Using Ring to expand a surveillance network
Ok, so what? It's a very useful thing to be able to see who's at the door and have a record of someone breaking into your home. The systems, in themselves, aren't an issue. It's when governments start to get involved and big money starts being made that conflicts of interest can lead to misuse and violations of privacy.
It's these very expansions outside of the homeowner's benefit that need scrutiny.
In addition to the actual doorbell surveillance camera itself, Ring/Amazon added a handy online app called, Neighbors, to use these systems to help reduce crime. According to Jamie Siminoff, Chief Inventor and Founder of Ring,
"At Ring, we come to work every day with the mission of reducing crime in neighborhoods. Over the past few years we have learned that, when neighbors, the Ring team and law enforcement all work together, we can create safer communities. Neighbors is meant to facilitate real-time communication between these groups, while maintaining neighbor privacy first and foremost. By bringing security to every neighbor with the free Neighbors app, communities can stay on top of crime and safety alerts as they happen."
That sounds very good, doesn't it? This may not seem all that much of an issue on the surface (if we ignore the obvious conflict of interest), but let's dig deeper…
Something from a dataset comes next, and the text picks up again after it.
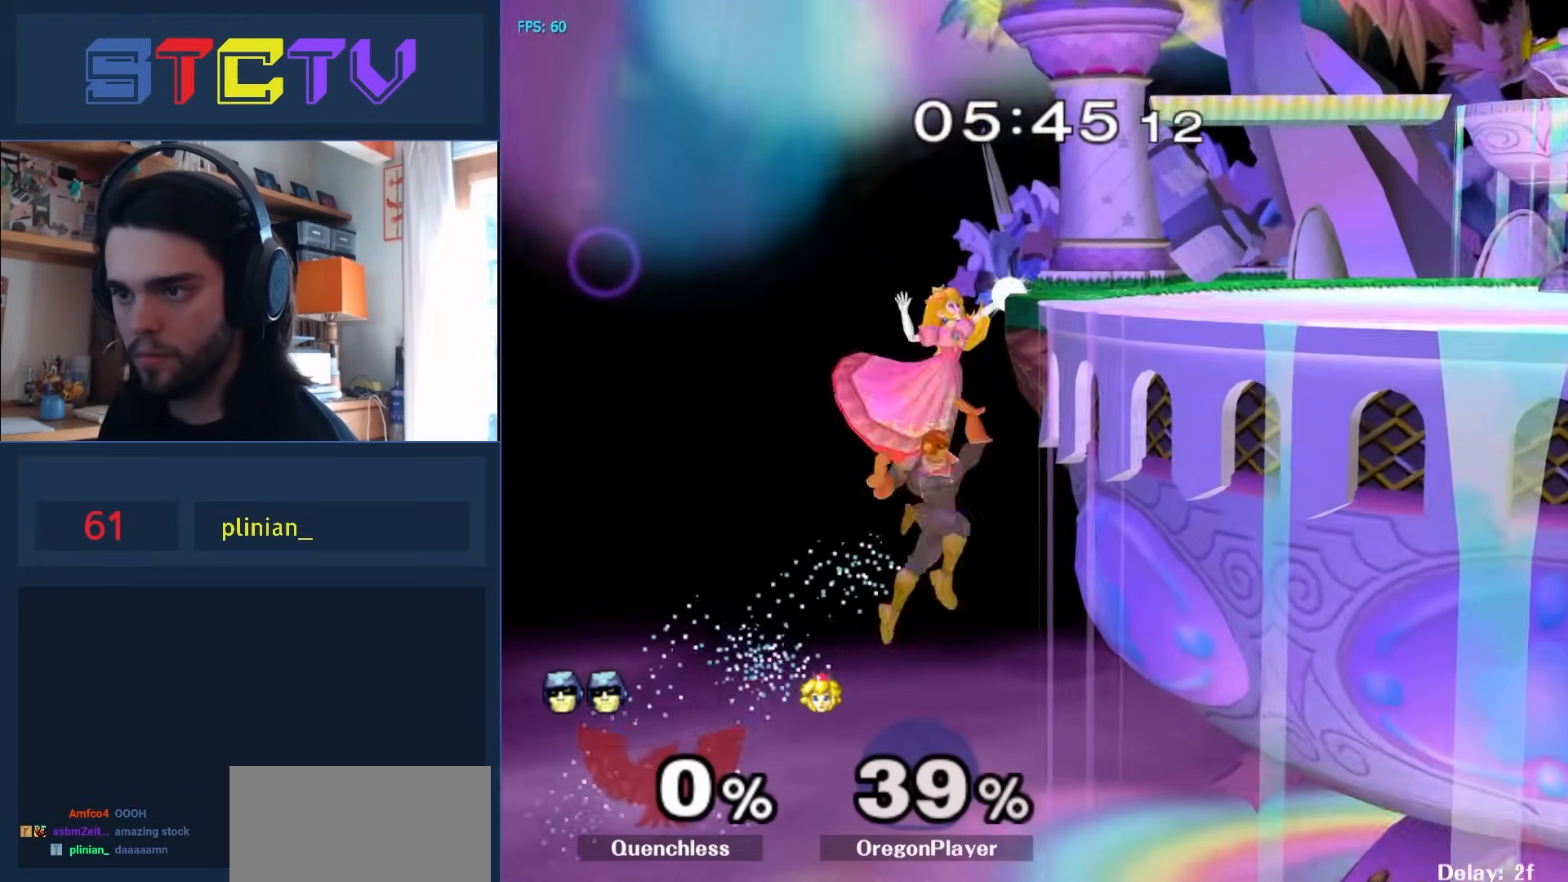
{"buttons": ["L1"], "left_stick": "right", "right_stick": "center", "events": [[200, "L1", "down"], [417, "right_stick", "center"]]}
In addition to a system that allows people to monitor their homes, and then has expanded to help them monitor their neighborhoods, they've also developed a government-only backend portal to this system that they provide for free.
According to this article,
"Ring, Amazon's home security company most known for its doorbell camera, has been quietly creating a massive private surveillance network. The company has formed partnerships with at least 225 law enforcement agencies, enticed cities to finance discounts on its cameras with taxpayer money, and worked with police to organize package theft sting operations in several U.S. cities."
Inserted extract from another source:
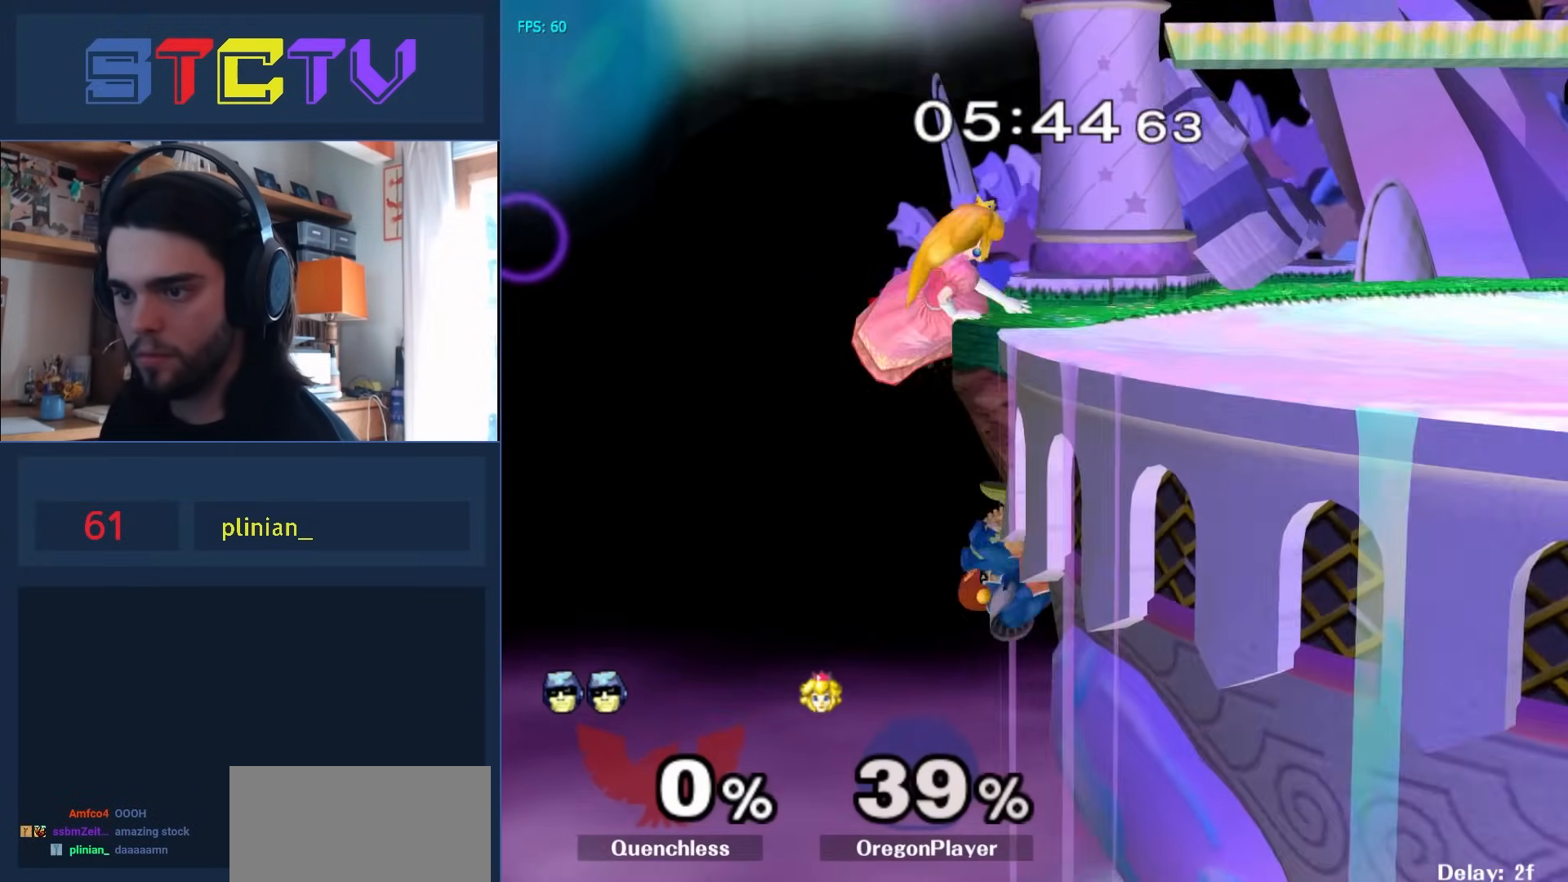
{"buttons": [], "left_stick": "right", "right_stick": "center", "events": [[483, "L1", "up"]]}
This portal not only gives the government backdoor access to the Neighbors app to directly contact users, they also have a map of all cameras in the area that they can access.
But it gets worse.
Using police departments to help expand the network
Ring is starting to leverage these backdoor agreements to require these agencies to help them expand their network. According to another article from someone who received private communications between Ring and government agencies, "Police are contractually required to …
"Engage the Lakeland community with outreach efforts on the platform to encourage adoption of the platform/app."
To assist in that endeavor, Ring is coaching agencies, by way of an assigned Ring Partner Success Associate, on how to leverage social media and community outreach programs to expand their reach by,
"… provid[ing] templates and educational materials for police departments."
Here is an example of one, obtained by an investigator/staff writer at motherboard:
and from obtained correspondence to that same police department,
"You are doing a great job interacting with them and that will be critical in increasing the opt-in rate."
"The more users you have, the more useful the information you can collect," the representative added.